The recent wave of features is less about “AI designing everything for you” and more about supporting and accelerating what engineers already do. Examples include:

  • Surrogate and reduced-order models: Training AI models on existing simulation data to approximate results much faster, enabling rapid design-space exploration and “what-if” studies.

  • Automated workflows and pre-processing: AI to recognise recurring model patterns, suggest boundary conditions, or auto-configure meshing and solver settings for similar classes of problems.

  • AI-assisted design exploration and generative design: Tools that propose geometry variants meeting certain performance targets, then use simulation (or surrogates) to rank and refine them.

  • Simulation-aware digital twins: Embedding lightweight models into digital-twin frameworks so that real-time data from the field can be combined with physics-based predictions.

  • AI assistants integrated into simulation platforms: For example, AnsysGPT, an AI-powered virtual assistant that helps users with support and documentation, and Ansys SimAI, which uses AI to accelerate simulation workflows. Altair’s HyperWorks 2024 release similarly emphasises AI-embedded design and simulation workflows, backed by HPC.

Alongside this, initiatives like Rev-Sim’s free “AI in simulation” learning programme show that the simulation community is actively trying to build shared best practice rather than experimenting in isolation.

How this changes the role of simulation

As AI features become standard, simulation is shifting in three noticeable ways:

  • Faster loops, more scenarios: AI surrogates and automation mean engineers can evaluate many more design options in the same amount of time, which matches the growing emphasis on time-to-market and agile development.

  • Wider access beyond specialist analysts: Simulation apps and AI-supported interfaces are making it easier for non-experts to run structured, pre-defined studies while still relying on validated underlying models.

  • Closer connection to operations: When simplified or AI-accelerated models are embedded in digital twins, simulation stops being just a design-phase activity and starts to inform operational decision-making in real time.
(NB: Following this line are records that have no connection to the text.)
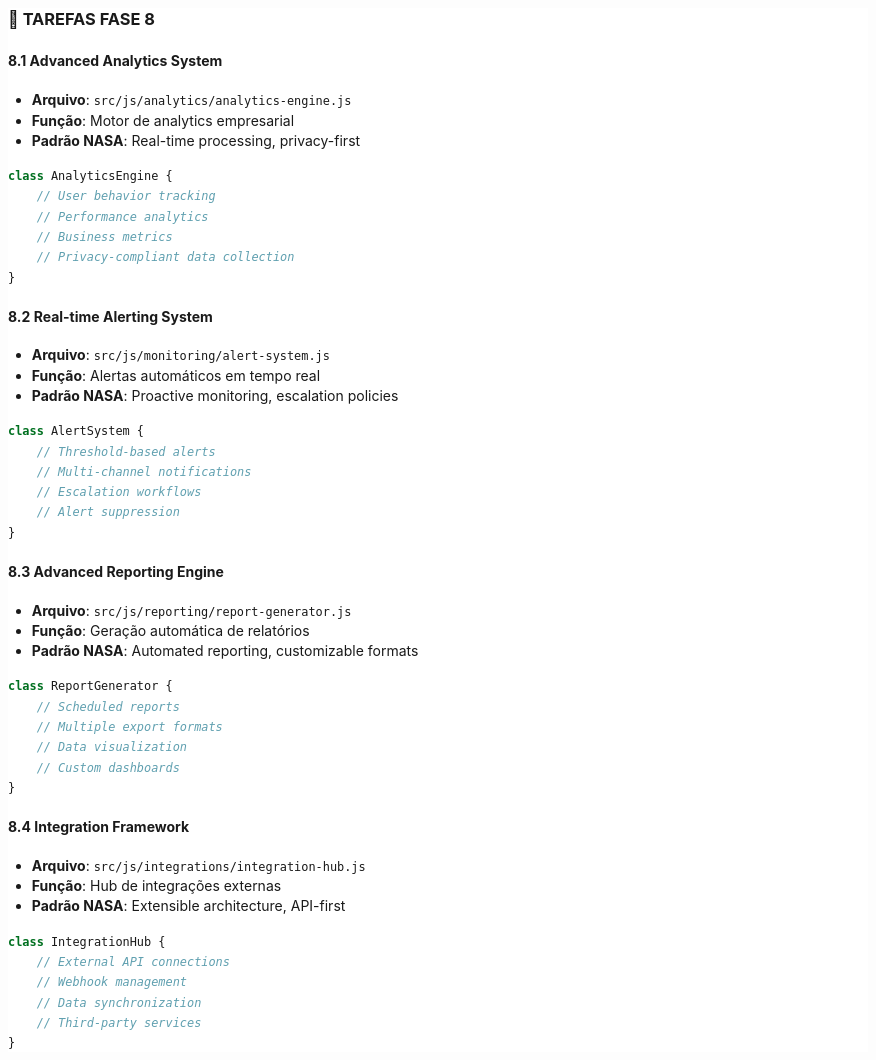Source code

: ### 📌 **TAREFAS FASE 8**

#### 8.1 Advanced Analytics System
- **Arquivo**: `src/js/analytics/analytics-engine.js`
- **Função**: Motor de analytics empresarial
- **Padrão NASA**: Real-time processing, privacy-first
```javascript
class AnalyticsEngine {
    // User behavior tracking
    // Performance analytics
    // Business metrics
    // Privacy-compliant data collection
}
```

#### 8.2 Real-time Alerting System
- **Arquivo**: `src/js/monitoring/alert-system.js`
- **Função**: Alertas automáticos em tempo real
- **Padrão NASA**: Proactive monitoring, escalation policies
```javascript
class AlertSystem {
    // Threshold-based alerts
    // Multi-channel notifications
    // Escalation workflows
    // Alert suppression
}
```

#### 8.3 Advanced Reporting Engine
- **Arquivo**: `src/js/reporting/report-generator.js`
- **Função**: Geração automática de relatórios
- **Padrão NASA**: Automated reporting, customizable formats
```javascript
class ReportGenerator {
    // Scheduled reports
    // Multiple export formats
    // Data visualization
    // Custom dashboards
}
```

#### 8.4 Integration Framework
- **Arquivo**: `src/js/integrations/integration-hub.js`
- **Função**: Hub de integrações externas
- **Padrão NASA**: Extensible architecture, API-first
```javascript
class IntegrationHub {
    // External API connections
    // Webhook management
    // Data synchronization
    // Third-party services
}
```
None of this removes the need for high-fidelity, carefully validated models, if anything, it increases the importance of getting the physics right at the core.

Opportunities and caveats

There are clear benefits:

  • quicker design exploration,

  • reduced manual pre- and post-processing,

  • better use of historical simulation data,

  • and more consistent workflows.

But there are also questions that the industry is still working through:

  • How do we validate AI-based surrogates and know where they are reliable?

  • How do we avoid misusing AI tools outside the range of physics they were trained on?

  • How do small and mid-sized engineering teams decide which AI features actually add value, versus what is marketing noise?

Most of the serious conversations now position AI as a complement to physics-based simulation, not a replacement.

Mansim’s perspective

Within this landscape, Mansim’s approach is to treat AI as an additional tool in the simulation toolbox, especially where it can enhance, not dilute, rigorous engineering judgement.

As Dr Sorosh Mirfasihi, Head of Consultancy at Mansim, puts it:

“AI won’t replace physics or engineering fundamentals – but it can absolutely change how quickly we get from a question to a reliable answer. At Mansim, we’re experimenting with AI-enabled workflows around things like design exploration and surrogate modelling, while keeping high-fidelity CFD and careful validation at the centre. The aim is not to automate the engineer out of the loop, but to give them better tools so they can focus on the hard decisions.”

For organisations navigating this transition, the key will be combining trusted physics models, good data practices and careful use of AI, so that simulation remains a decision-quality tool even as it becomes faster, more automated and more widely used.